> **WHAT YOU WILL DO**
Copy the full text about Latin Americans and social interaction in Spain, word for word.

++++ SOURCE TEXT

Speaking with Spaniards

In addition to the schedule the Spanish keep, the interpersonal interactions are also quite different from Latino interactions. Latin Americans shared multiple experiences in which the warmth and involvement they are accustomed to was nonexistent. ‘‘Every time I enter an elevator, I excitedly greet people and receive weird stares. This never happened to me in Venezuela where I even said hi to people on the street, ’’ A young adult who moved to Madrid five years ago stated.

Samuel Ibarra, coming from Colombia has been working in Madrid for two years now and affirms there are quite a few individualized relationships amongst coworkers, “Back home, the relationships I had with all my peers were almost family-like. By the second day of work there we already had nicknames for each other. Also, the interactions between workers and clients are quite different in Spain. Here, there is more formality and space. In Colombia, it was more familiar and intimate.’’

A group of Spanish workers in Madrid anonymously wanted to take part in this subject with the response that while respect is a must, they do not feel the need to become friends with clients who come and go every day. Many Latin Americans agreed that the fuss and noise was a prominent characteristic back home while in Spain it is of much more serious regard to respect others’ space.

++++++++
++++ INFORMATION SUPPLIED

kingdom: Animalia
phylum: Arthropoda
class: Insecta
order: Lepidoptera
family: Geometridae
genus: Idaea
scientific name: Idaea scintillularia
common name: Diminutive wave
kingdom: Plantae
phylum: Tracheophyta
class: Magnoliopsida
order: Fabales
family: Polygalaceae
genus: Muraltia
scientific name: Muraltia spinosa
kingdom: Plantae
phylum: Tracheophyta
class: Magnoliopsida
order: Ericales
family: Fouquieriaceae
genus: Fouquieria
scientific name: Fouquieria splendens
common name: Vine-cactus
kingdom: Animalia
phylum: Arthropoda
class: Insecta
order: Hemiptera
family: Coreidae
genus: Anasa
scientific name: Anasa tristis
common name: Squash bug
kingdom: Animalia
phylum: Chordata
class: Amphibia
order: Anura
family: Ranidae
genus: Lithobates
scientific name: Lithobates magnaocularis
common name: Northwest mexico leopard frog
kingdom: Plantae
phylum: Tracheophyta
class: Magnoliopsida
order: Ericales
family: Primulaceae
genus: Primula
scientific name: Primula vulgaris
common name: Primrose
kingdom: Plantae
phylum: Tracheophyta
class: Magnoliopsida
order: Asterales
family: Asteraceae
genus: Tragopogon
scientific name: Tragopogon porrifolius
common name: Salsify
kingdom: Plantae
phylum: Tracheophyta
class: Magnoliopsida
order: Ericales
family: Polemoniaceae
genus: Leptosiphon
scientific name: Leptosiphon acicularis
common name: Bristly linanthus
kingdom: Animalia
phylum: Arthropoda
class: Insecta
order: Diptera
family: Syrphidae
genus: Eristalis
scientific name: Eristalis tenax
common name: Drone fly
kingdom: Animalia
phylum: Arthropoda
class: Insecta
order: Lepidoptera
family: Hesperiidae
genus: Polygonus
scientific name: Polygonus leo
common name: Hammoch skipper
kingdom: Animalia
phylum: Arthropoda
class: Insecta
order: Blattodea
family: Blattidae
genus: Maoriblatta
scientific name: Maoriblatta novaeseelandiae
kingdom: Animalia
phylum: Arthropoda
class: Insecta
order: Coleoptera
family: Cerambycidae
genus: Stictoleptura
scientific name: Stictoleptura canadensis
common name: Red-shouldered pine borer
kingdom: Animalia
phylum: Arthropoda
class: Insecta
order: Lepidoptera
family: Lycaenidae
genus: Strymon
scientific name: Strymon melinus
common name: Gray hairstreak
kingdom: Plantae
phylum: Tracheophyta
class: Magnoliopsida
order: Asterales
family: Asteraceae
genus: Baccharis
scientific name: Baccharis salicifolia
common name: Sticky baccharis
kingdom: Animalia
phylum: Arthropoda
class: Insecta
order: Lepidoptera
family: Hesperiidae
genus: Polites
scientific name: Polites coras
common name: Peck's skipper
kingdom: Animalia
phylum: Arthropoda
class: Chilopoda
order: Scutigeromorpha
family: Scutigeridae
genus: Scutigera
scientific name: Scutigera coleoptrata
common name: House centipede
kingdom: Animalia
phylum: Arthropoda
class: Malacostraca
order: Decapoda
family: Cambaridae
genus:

++++++++

> **OUTPUT FOR THIS EXERCISE**
Speaking with Spaniards

In addition to the schedule the Spanish keep, the interpersonal interactions are also quite different from Latino interactions. Latin Americans shared multiple experiences in which the warmth and involvement they are accustomed to was nonexistent. ‘‘Every time I enter an elevator, I excitedly greet people and receive weird stares. This never happened to me in Venezuela where I even said hi to people on the street, ’’ A young adult who moved to Madrid five years ago stated.

Samuel Ibarra, coming from Colombia has been working in Madrid for two years now and affirms there are quite a few individualized relationships amongst coworkers, “Back home, the relationships I had with all my peers were almost family-like. By the second day of work there we already had nicknames for each other. Also, the interactions between workers and clients are quite different in Spain. Here, there is more formality and space. In Colombia, it was more familiar and intimate.’’

A group of Spanish workers in Madrid anonymously wanted to take part in this subject with the response that while respect is a must, they do not feel the need to become friends with clients who come and go every day. Many Latin Americans agreed that the fuss and noise was a prominent characteristic back home while in Spain it is of much more serious regard to respect others’ space.